**Work task:** Rewrite only the part of the data that opens with the line containing "策略设置，可以阻止使用匹配的设备实例 ID 安装禁止的外围设备。</span><span" and closes with the line containing "that use Bluetooth</span></span>", swapping "policy setting" for "policy configuration" and leaving everything else unchanged.

(Records supplied begins)

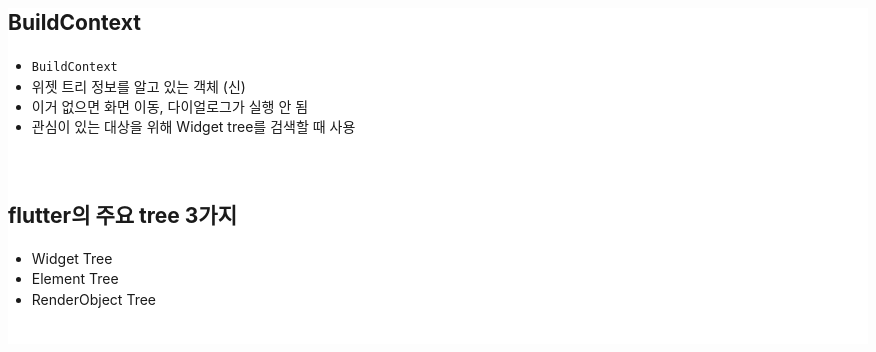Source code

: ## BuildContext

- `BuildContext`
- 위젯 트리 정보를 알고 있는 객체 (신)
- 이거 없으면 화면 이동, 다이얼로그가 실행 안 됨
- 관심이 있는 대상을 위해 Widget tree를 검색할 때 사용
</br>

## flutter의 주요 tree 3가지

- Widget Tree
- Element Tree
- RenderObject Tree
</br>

(Records supplied ends)
(Records supplied begins)

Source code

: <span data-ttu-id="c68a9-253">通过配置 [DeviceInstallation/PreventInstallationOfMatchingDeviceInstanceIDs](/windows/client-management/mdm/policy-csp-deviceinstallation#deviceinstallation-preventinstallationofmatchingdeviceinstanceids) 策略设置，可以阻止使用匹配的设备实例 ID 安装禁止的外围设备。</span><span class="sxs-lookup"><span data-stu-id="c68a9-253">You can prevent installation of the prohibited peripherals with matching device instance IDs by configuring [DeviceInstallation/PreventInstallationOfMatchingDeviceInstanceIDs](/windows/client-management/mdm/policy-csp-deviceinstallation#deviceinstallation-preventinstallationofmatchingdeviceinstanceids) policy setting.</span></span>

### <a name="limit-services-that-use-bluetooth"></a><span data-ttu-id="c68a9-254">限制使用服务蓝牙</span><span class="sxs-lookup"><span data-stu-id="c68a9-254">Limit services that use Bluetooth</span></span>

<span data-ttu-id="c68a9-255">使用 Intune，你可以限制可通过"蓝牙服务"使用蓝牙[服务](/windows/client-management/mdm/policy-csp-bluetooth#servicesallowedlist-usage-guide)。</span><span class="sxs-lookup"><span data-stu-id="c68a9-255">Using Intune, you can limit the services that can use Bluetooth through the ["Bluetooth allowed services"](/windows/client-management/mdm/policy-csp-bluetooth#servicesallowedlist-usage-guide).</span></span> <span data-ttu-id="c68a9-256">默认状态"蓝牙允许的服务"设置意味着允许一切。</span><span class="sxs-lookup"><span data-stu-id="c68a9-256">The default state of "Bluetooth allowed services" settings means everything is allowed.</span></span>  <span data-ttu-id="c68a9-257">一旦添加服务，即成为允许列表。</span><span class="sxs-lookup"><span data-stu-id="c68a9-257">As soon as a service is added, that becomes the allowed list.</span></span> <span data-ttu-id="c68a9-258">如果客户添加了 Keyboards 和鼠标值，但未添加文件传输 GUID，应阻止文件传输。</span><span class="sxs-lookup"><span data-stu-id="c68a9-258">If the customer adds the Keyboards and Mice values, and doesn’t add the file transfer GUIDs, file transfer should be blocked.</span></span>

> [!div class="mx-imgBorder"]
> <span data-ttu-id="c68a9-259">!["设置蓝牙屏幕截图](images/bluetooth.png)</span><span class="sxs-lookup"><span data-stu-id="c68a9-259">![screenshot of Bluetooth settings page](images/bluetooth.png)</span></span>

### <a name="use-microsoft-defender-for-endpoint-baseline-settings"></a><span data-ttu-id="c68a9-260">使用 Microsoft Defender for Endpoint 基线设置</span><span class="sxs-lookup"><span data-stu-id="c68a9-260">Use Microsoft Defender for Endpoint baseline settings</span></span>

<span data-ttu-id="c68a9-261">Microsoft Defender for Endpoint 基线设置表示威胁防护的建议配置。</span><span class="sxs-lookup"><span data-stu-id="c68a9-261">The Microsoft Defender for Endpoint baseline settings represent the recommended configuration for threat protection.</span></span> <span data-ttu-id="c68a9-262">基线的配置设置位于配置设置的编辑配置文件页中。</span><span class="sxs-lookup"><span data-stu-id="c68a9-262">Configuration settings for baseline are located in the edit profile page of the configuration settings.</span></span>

(Records supplied ends)

**Exercise output:**
: <span data-ttu-id="c68a9-253">通过配置 [DeviceInstallation/PreventInstallationOfMatchingDeviceInstanceIDs](/windows/client-management/mdm/policy-csp-deviceinstallation#deviceinstallation-preventinstallationofmatchingdeviceinstanceids) 策略设置，可以阻止使用匹配的设备实例 ID 安装禁止的外围设备。</span><span class="sxs-lookup"><span data-stu-id="c68a9-253">You can prevent installation of the prohibited peripherals with matching device instance IDs by configuring [DeviceInstallation/PreventInstallationOfMatchingDeviceInstanceIDs](/windows/client-management/mdm/policy-csp-deviceinstallation#deviceinstallation-preventinstallationofmatchingdeviceinstanceids) policy configuration.</span></span>

### <a name="limit-services-that-use-bluetooth"></a><span data-ttu-id="c68a9-254">限制使用服务蓝牙</span><span class="sxs-lookup"><span data-stu-id="c68a9-254">Limit services that use Bluetooth</span></span>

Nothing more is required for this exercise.